As there are no valuations of the general population available for Austria, we compared our sample of medical students with valuations of the general population of Germany [12].

There were no significant differences between the VAS scores of medical students and the general population for 7 out of 10 health states including the 2 very mild health states (11112, 21111; t-Test: p > .05). We found significant differences (t-Test: p < .01) for the following 3 health states: 11113 (extremely anxious or depressed), 21323 (severe problems with performing usual activities and extremely anxious or depressed, some problems walking around and moderate pain or discomfort) and 32232 (confined to bed and extreme pain/discomfort, some problems in washing and dressing myself, some problems in performing usual activities and moderately anxious or depressed). In all 3 health states the medical students valued the hypothetical health states higher than the general population. For the health state 12121 there was a tendency (p < .10) towards a higher valuation by the medical students (Table 4).

Table 4 Comparison of VAS scores of medical students (N = 161) and the general population (N = 339) for 10 hypothetical health states

Discussion

Medical decision-making relies heavily on the value attached to a specific health state by patients, health care professionals or the general public. Risky procedures are usually undertaken in order to obtain relief from very poor health states. However, the assessment of risk and the value of potential benefits are not usually made explicit and are difficult to communicate. Medical students might have a different perception of health and therefore value health states differently compared to the general population.

In this study we describe how medical students value hypothetical health states in comparison to the general population. In the valuation process the future doctors had to take on a different perspective on health, namely the side of someone who is actually suffering and in need for help. The students were confronted with the question of "how would I feel and how would I decide about medical interventions if I were in a particular health state".

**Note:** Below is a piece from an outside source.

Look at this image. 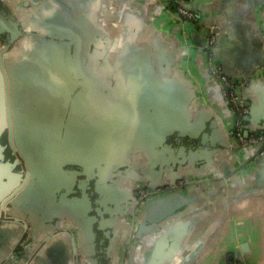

The comparison of our data on health state valuation by medical students with the results for the general population [12] showed significant differences for 3 of 10 health states including one mild, one moderate and one severe health state, in other words every third health state is valued differently independent of the level of severity of the health state. Overall the results show that if medical students value health states differently, they value them higher than the general population. However, on the basis of our data we can not attribute these differences only due to experiences and gained knowledge of the students during first year in medical school. Socioeconomic background or high level of education are potential confounding variables as medical students are a highly selected group.

Medical students rated their own health as very good with no significant differences to the general population aged 20–30 [11] on the EQ-5D VAS. In regard to the single EQ-5D areas, medical students report significantly more problems concerning pain/discomfort and anxiety/depression compared to the general population aged 20–30. These results are partly supported by previous findings of a higher prevalence for anxiety and depression in medical students [14, 15] and a deterioration in vitality and increased difficulty carrying out daily activities because of physical or emotional problems over a 10 months period of medical students in their final year [16].

Conclusion

Based on our results we can conclude that medical students have the tendency to value health states higher than the general public. Medical professionals should be continuously aware that their assessment of a particular health state can differ from the valuations of the general population. Therefore it is important to collect patients individual assessment of their own health status and to integrate this value in the decision making process by means of standard HRQL instruments.

Futures studies should investigate the change of health states valuations of health care professionals over the period of their medical training.